SMEs and District Sharing: Criteria and Potential

reports - Deliverable

SMEs and District Sharing: Criteria and Potential

Driven by the challenging goals of economic decarbonization, the industry needs to increasingly focus on the opportunities for reducing consumption offered by digital innovation, IoT, and the circular economy. This report centers on the latter aspect, analyzing the prospects of industrial symbiosis from the perspective of sharing energy resources, raw materials, and waste among small and medium-sized enterprises located in the same area or province. The described study is part of a three-year project aimed at estimating the potential of district sharing in Italy.

Digital innovation in recent years, along with the increasing focus on environmental sustainability, has triggered a genuine industrial revolution.

The progressive evolution of IoT, measurement instruments, and the development of automated systems for data detection, acquisition, and storage have facilitated and enhanced the spread of production process control and management systems. This represents a departure from the past, where efficient energy management was a common denominator and a necessary step in addressing many of the challenges faced by businesses: no longer “energy efficiency,” but “system efficiency.”

Simultaneously, driven by the goals of the 2030 Agenda for Sustainable Development, numerous issues related to the environmental sustainability of industrial processes have emerged. Specifically, the goal has been to transform the current model of production and consumption to achieve efficient and sustainable management of natural resources, in line with the principle of “Doing more and better with less.” The concept of the circular economy has gained increasing importance, representing an economic model that transcends the old linear system based on “take, make, dispose” and aims to repurpose all products and by-products to minimize or even eliminate the amount of waste generated in a given cycle.

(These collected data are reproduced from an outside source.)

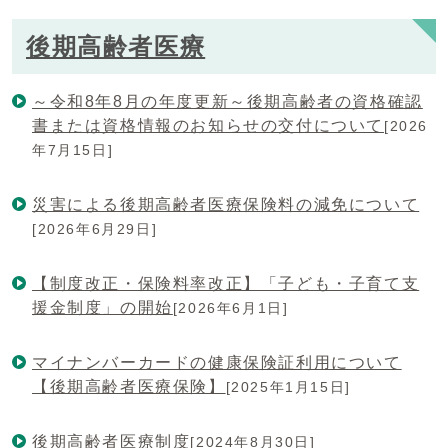
後期高齢者医療
～令和8年8月の年度更新～後期高齢者の資格確認
書または資格情報のお知らせの交付について
[2026
年7月15日]
災害による後期高齢者医療保険料の減免について
[2026年6月29日]
【制度改正・保険料率改正】「子ども・子育て支
援金制度」の開始
[2026年6月1日]
マイナンバーカードの健康保険証利用について
【後期高齢者医療保険】
[2025年1月15日]
後期高齢者医療制度
[2024年8月30日]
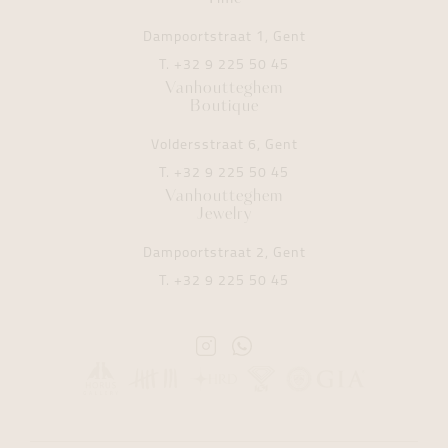
Dampoortstraat 1, Gent
T.
+32 9 225 50 45
Vanhoutteghem
Boutique
Voldersstraat 6, Gent
T.
+32 9 225 50 45
Vanhoutteghem
Jewelry
Dampoortstraat 2, Gent
T.
+32 9 225 50 45
Instagram
Whatsapp
Vanhoutteghem
Vanhoutteghem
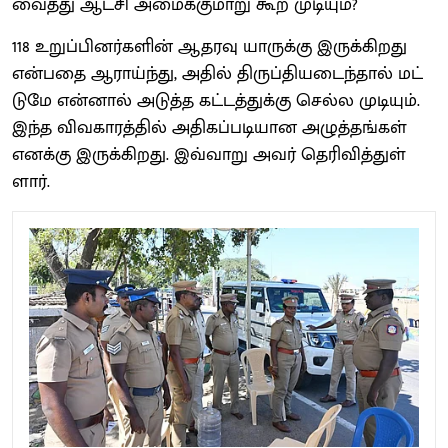
வைத்து ஆட்சி அமைக்​கு​மாறு கூற முடி​யும்?
118 உறுப்​பினர்​களின் ஆதரவு யாருக்கு இருக்​கிறது
என்​பதை ஆராய்ந்​து, அதில் திருப்​தி​யடைந்​தால் மட்​
டுமே என்​னால் அடுத்த கட்​டத்​துக்கு செல்ல முடி​யும்.
இந்த விவ​காரத்​தில் அதி​கப்​படி​யான அழுத்​தங்​கள்
எனக்கு இருக்​கிறது. இவ்​வாறு அவர் தெரிவித்​துள்​
ளார்​.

One aspect of the circular economy, particularly relevant to the business world, is industrial symbiosis. Drawing an analogy with natural ecosystems, industrial symbiosis involves traditionally separate industries working together through the exchange of materials, energy, water, and by-products. This approach also allows small and medium-sized enterprises to participate in the efficiency of production processes and the optimal use of resources. Energy efficiency measures are not always easily applicable in small and medium-sized facilities. Therefore, it becomes necessary to reconsider this concept from the perspective of groups of facilities (of varying sizes) located in close geographical proximity that can share energy and material flows. Specifically, the aim is to assess the potential benefits of cooperative energy and material use through shared electricity and thermal energy generation, as well as the recycling of thermal waste and scrap materials produced by one facility and used in neighboring facilities, thereby minimizing transportation costs and energy losses due to distance.

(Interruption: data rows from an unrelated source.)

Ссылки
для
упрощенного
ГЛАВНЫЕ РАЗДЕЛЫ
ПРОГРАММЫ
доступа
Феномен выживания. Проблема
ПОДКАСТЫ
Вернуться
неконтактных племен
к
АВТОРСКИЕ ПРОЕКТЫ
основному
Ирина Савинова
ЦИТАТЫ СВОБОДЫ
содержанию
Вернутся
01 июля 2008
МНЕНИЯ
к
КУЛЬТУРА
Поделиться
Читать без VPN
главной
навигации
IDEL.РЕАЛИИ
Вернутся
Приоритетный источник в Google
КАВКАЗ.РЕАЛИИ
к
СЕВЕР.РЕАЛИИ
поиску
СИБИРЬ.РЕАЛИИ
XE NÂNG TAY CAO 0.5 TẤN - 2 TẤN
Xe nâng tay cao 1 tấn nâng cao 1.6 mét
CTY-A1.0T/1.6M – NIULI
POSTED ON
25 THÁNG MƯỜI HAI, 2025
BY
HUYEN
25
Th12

This report establishes a “state of the art” that allows for the identification of areas and production operations compatible with the application of the “district sharing” philosophy. This study constitutes the first objective of a three-year project aimed at estimating the potential of district sharing in Italy and identifying the most suitable areas for adopting this type of industrial symbiosis. The next step will be to identify industrial sites characterized by small and medium-sized enterprises from different sectors but with affinities that make resource sharing feasible.